■ **Exercise**: Check each line below for the word "worn", and copy those that have it.

::::

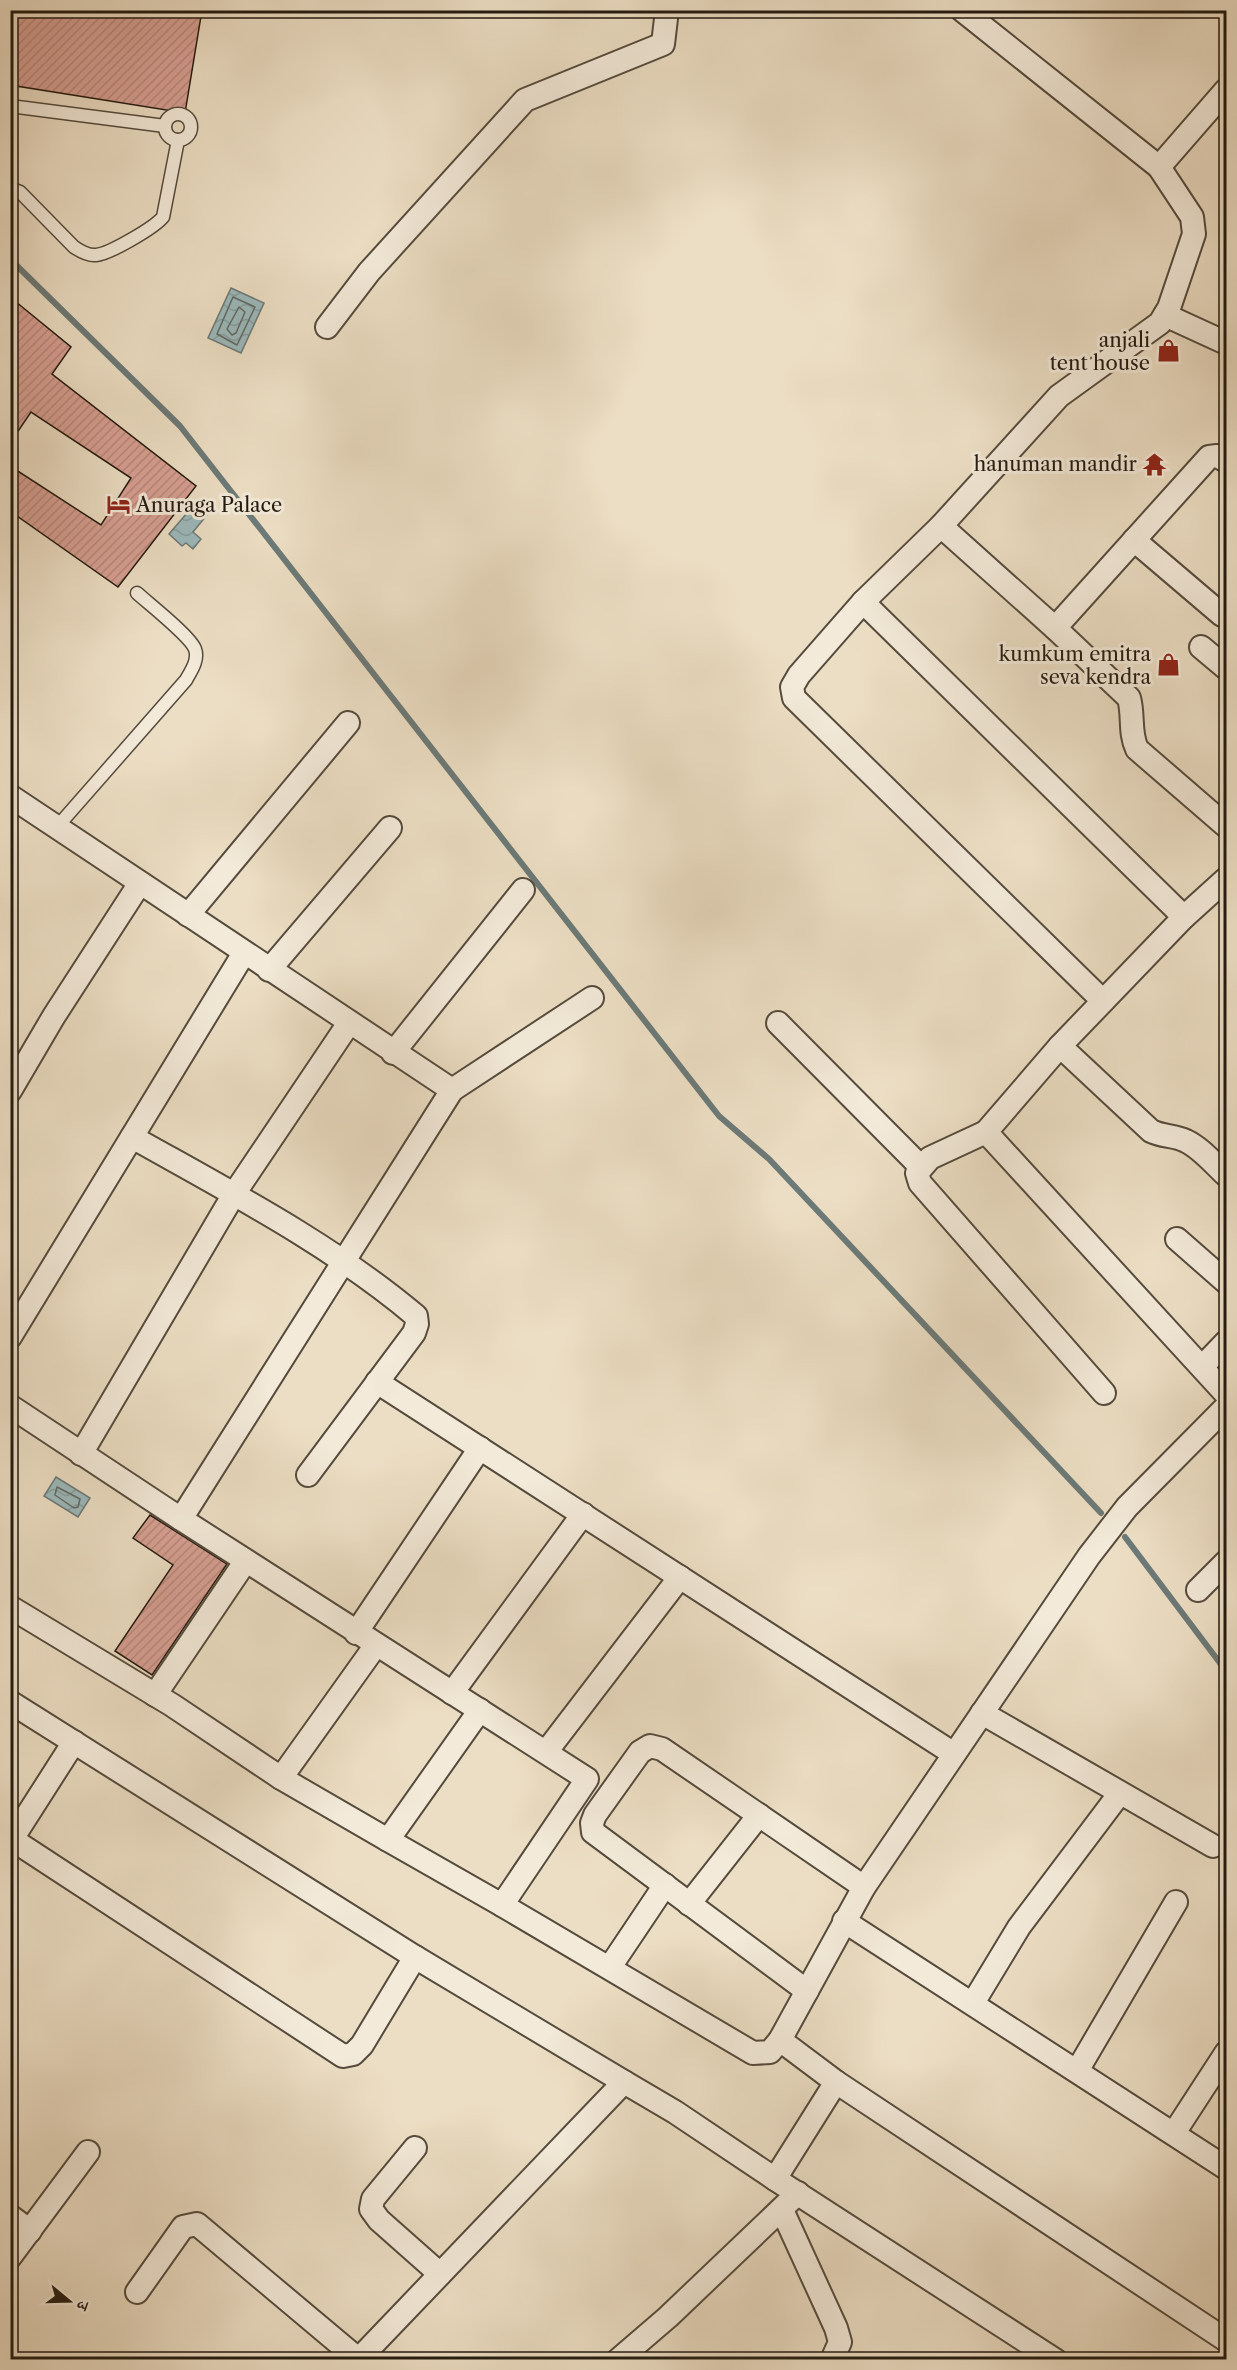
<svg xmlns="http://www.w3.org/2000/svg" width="1237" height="2370" font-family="'Libre Caslon Text','Noto Serif Devanagari',serif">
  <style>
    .water { fill: url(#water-waves); stroke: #6c7a78; stroke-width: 1.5 }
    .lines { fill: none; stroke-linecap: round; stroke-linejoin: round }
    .shore { stroke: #606a66; stroke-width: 1.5 }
    .stream { stroke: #6c7a78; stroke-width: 6 }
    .building { fill: url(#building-hatch); stroke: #231a10; stroke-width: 1.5 }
    .lane-casing { stroke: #554b3d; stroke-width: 15 }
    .street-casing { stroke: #554b3d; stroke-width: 26 }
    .lane { stroke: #f3ead9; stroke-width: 12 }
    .street { stroke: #f3ead9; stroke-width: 22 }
    .labels { text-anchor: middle; stroke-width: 6; stroke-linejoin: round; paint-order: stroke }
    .poi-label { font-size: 20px; fill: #231a10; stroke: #f3ead9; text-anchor: end }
  </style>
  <defs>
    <pattern id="water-waves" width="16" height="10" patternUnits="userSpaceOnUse" patternTransform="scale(1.5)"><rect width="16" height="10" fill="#9cbabd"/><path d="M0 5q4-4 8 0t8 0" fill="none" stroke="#869fa1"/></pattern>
    <pattern id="building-hatch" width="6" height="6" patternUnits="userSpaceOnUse" patternTransform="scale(1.5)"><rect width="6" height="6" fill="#d79f92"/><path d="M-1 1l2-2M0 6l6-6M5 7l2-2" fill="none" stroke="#b8887d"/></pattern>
  </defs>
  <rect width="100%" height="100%" fill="#ecdec4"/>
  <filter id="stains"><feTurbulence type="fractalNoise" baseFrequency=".00333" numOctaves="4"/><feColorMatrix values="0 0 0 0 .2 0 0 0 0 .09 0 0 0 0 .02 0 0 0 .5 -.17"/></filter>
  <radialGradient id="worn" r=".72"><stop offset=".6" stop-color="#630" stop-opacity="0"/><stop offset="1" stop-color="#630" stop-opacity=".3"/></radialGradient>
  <g class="water">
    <polygon points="231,288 264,303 241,353 208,338"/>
    <polygon points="194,505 201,511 206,505 211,510 193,532 201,539 193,549 186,543 182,546 169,534"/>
    <polygon points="56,1477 90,1498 78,1517 44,1496"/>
  </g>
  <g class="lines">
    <g class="shore">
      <polygon points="233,297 255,307 237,345 217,334"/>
      <polygon points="239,307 245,312 236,333 232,335 227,329"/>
      <polygon points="57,1487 80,1499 78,1507 74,1508 55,1495"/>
    </g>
    <g class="stream">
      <polyline points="10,259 180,426 719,1116 769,1159 1101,1513"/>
      <polyline points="1125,1537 1226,1671"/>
    </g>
  </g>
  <g class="building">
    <polygon points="10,10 202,10 185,113 10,85"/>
    <polygon points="10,297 71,347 52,374 196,486 118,587 10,511 10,466 101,525 131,478 31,412 10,443"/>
    <polygon points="150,1515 227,1564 152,1675 115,1651 173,1565 133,1538"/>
  </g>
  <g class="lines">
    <defs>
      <g id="lane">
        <polyline points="10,106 165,126"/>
        <circle cx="178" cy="127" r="13"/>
        <path d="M10 188 20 192 74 247C80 251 88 256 96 255 109 254 154 228 163 217L178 140"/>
        <path d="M57 827 186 680C191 671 199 660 195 649 190 636 149 604 137 593"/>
      </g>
      <g id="street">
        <polyline points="962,10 1159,167 1192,217 1194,234 1169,308 1160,323 1059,396 941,526 863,602 1184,917 1060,1046 986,1132 1226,1394"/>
        <polyline points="1159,167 1226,90"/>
        <polyline points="1165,315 1226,343"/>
        <polyline points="327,327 369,272 525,100 663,44 667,10"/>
        <path d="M1226 461 1217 456 1209 457 1055 628 1129 698C1134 716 1129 732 1137 749L1226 826"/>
        <polyline points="941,526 1055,628"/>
        <polyline points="1134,540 1222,615"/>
        <polyline points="863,602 799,675 792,687 794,698 1103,1001"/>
        <polyline points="1201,647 1226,668"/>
        <polyline points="10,796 452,1090 181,1519 10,1406"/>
        <polyline points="188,915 348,723"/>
        <polyline points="1184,917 1226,879"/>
        <polyline points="269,970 390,828"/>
        <polyline points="778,1023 920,1166"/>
        <path d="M1060 1046 1151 1131C1163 1137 1174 1135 1186 1141 1201 1148 1214 1164 1226 1175"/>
        <polyline points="393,1053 523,890"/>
        <polyline points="452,1090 592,998"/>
        <polyline points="10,1091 54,1016 140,883"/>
        <polyline points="986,1132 930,1158 917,1173 920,1183 1104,1393"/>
        <path d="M132 1137C228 1191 332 1245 416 1316L417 1324 414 1333 308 1475"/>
        <polyline points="1177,1239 1226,1282"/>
        <polyline points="10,1337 244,953"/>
        <polyline points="1203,1366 1226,1342"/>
        <polyline points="377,1382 954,1754"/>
        <polyline points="81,1454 234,1194 349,1023"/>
        <polyline points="181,1519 587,1779 502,1905 753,2053 770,2052 780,2040"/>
        <polyline points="1198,1590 1226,1562"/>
        <polyline points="10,1607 172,1705 281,1778 388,1840 480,1710"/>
        <polyline points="356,1633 480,1448"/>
        <polyline points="452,1693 583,1514"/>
        <polyline points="155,1695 245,1562"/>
        <polyline points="10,1702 415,1957 624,2082 359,2359"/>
        <polyline points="982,1713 1213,1846"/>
        <polyline points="546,1752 680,1577"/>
        <polyline points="281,1778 376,1645"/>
        <polyline points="10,1838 343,2056 353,2054 362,2045 415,1957"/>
        <polyline points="12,1839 74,1742"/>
        <polyline points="388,1840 502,1905"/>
        <polyline points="689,1904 759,1815"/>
        <polyline points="844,1921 1226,2168"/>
        <polyline points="610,1967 665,1885"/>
        <polyline points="807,1991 593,1832 592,1823 595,1815 640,1752 650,1746 662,1749 864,1887"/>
        <polyline points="973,2003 1019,1927 1120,1793"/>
        <polyline points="1077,2071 1176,1902"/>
        <polyline points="624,2082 675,2112 775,2179 836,2082 780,2040 864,1887 1089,1556 1127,1507 1226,1407"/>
        <polyline points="836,2082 1226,2340"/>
        <polyline points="1174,2133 1226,2053"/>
        <polyline points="415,2148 373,2199 371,2209 379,2220 440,2274"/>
        <polyline points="775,2179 1055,2360"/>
        <polyline points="782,2210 836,2328 840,2342 832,2360"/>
        <polyline points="10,2216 30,2231"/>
        <polyline points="10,2257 88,2152"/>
        <polyline points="137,2292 183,2227 197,2224 359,2360"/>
        <polyline points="618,2360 668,2317 798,2193"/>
      </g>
    </defs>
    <use href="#lane" class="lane-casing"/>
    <use href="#street" class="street-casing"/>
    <use href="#lane" class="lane"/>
    <use href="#street" class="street"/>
  </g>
  <defs>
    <symbol id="shop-bare" viewBox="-9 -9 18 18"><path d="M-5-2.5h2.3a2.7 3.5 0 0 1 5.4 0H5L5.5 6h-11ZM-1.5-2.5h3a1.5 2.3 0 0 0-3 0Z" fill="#8f2418" stroke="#f3ead9" stroke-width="2.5" paint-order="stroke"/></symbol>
    <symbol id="temple-bare" viewBox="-9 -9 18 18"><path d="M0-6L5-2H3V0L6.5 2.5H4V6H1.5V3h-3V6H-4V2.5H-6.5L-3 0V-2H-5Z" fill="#8f2418" stroke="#f3ead9" stroke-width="2.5" paint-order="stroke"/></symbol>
    <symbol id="hotel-bare" viewBox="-9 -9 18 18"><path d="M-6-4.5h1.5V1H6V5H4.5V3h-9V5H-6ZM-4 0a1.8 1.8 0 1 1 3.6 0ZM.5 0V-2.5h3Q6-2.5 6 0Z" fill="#8f2418" stroke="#f3ead9" stroke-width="2.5" paint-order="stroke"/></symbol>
  </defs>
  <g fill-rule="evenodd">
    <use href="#shop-bare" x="1152" y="334" width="33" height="33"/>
    <use href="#temple-bare" x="1138" y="448" width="33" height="33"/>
    <use href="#hotel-bare" x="102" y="488" width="33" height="33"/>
    <use href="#shop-bare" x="1152" y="648" width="33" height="33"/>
  </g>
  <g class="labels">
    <g class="poi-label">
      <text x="1150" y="347">anjali<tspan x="1150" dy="23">tent house</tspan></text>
      <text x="1137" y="471">hanuman mandir</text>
      <text x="136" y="512" text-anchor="start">Anuraga Palace</text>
      <text x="1151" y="661">kumkum emitra<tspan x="1151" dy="23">seva kendra</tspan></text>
    </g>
  </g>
  <rect width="1237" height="2370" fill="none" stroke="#ecdec4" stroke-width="36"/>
  <rect x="12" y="12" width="1213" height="2346" fill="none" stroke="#231a10" stroke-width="3"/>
  <rect x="18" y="18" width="1201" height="2334" fill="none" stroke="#231a10" stroke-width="1.5"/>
  <g transform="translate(69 2301) rotate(109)" stroke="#f3ead9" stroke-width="4.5" paint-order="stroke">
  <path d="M0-4.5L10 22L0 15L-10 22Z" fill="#231a10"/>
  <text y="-9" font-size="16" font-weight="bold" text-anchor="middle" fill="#231a10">उ</text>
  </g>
  <rect width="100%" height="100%" filter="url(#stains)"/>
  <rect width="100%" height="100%" fill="url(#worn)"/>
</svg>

::::

■ **Task response**:
  <radialGradient id="worn" r=".72"><stop offset=".6" stop-color="#630" stop-opacity="0"/><stop offset="1" stop-color="#630" stop-opacity=".3"/></radialGradient>
  <rect width="100%" height="100%" fill="url(#worn)"/>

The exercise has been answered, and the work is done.